11

I am a non administrative user in windows 10 machine. I was trying to set java and gradle path for my account. As a normal user I don't have access to environment variables through control panel. In unix, I can easily change bashrc and set path for my account. In windows I tried to set the variables using setx or set command but these are not persisting for my account.I tried powershell commands also but got access denied error. So, my question is that if I am doing something wrong and if there is a way I can set the path using commands or in windows non admin users can't set path variables permanently.

setx /s machinename /u domain\username PATH "%PATH%;C:\dir1\dir2"

I looked into the other answer which worked for windows 7, but when I tried below command windows 10, nothing happens:

"C:\Windows\system32\rundll32.exe" sysdm.cpl,EditEnvironmentVariables

3 Answers3

18

Press Win+I ("eye", not "ell") to open the system settings dialog.

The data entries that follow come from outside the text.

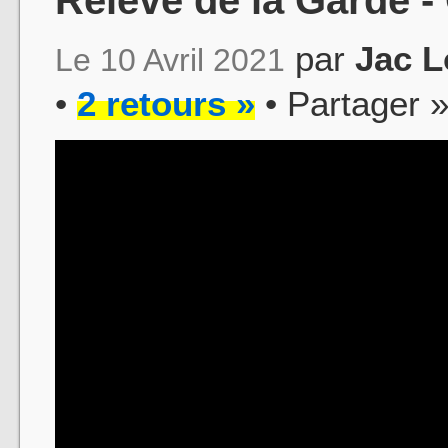
par
Jac L
Le 10 Avril 2021
•
2 retours »
• Partager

In the search box type "environment".

Choose "Edit Environment variables for your account".

Kevin E
  • 593
1

But.. wait, you are trying to set this User environment path on a remote machine using that ...

setx /s [machinename] 

... that could be a problem. Even with all out PSRemotig, you must be a local admin to do many things.

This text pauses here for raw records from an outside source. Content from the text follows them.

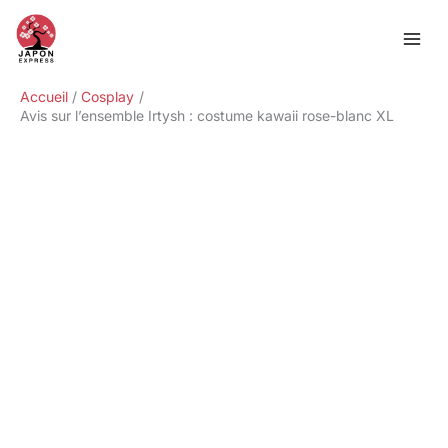
Aller
Rechercher
au
contenu
Accueil
Cosplay
Avis sur l’ensemble Irtysh : costume kawaii rose-blanc XL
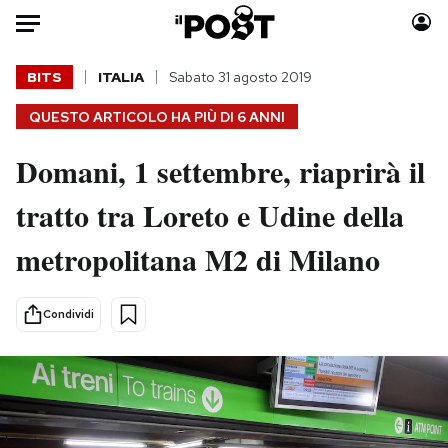
Auto
BITS
ITALIA
Sabato 31 agosto 2019
QUESTO ARTICOLO HA PIÙ DI
6 ANNI
HOME
Domani, 1 settembre, riaprirà il
Italia
Moda
Mondo
Libri
tratto tra Loreto e Udine della
Politica
Consumismi
metropolitana M2 di Milano
Tecnologia
Storie/Idee
Internet
Ok Boomer!
Scienza
Media
Condividi
Cultura
Europa
Economia
Altrecose
Sport
Mondiali calcio 2026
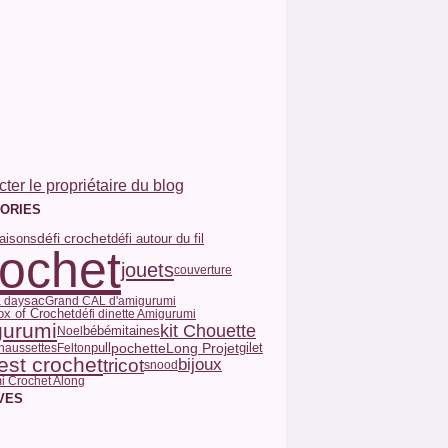
ter le propriétaire du blog
ORIES
défi crochet
défi autour du fil
saisons
rochet
jouets
couverture
sac
a day
Grand CAL d'amigurumi
Box of Crochet
défi dinette Amigurumi
gurumi
kit Chouette
Noel
bébé
mitaines
pull
pochette
gilet
Long Projet
haussettes
Felton
test crochet
tricot
bijoux
snood
i Crochet Along
VES
t
(3)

As for doing this on your local machine. Are you saying you tried setting the path this way as well...

[Environment]::SetEnvironmentVariable("PATH", "C:\TestPath", "User")

...and it did not stick?

Lastly, if your target is not running the Windows 10 Fall Creators Update, you cannot do this as a regular user. This was a bug pre-Win10FCU.

postanote
  • 5,136
0

There are two PATH variables (and two sets of environment variables, generally). There are those for the current user, and those for the current machine. These are combined for each user who logs in.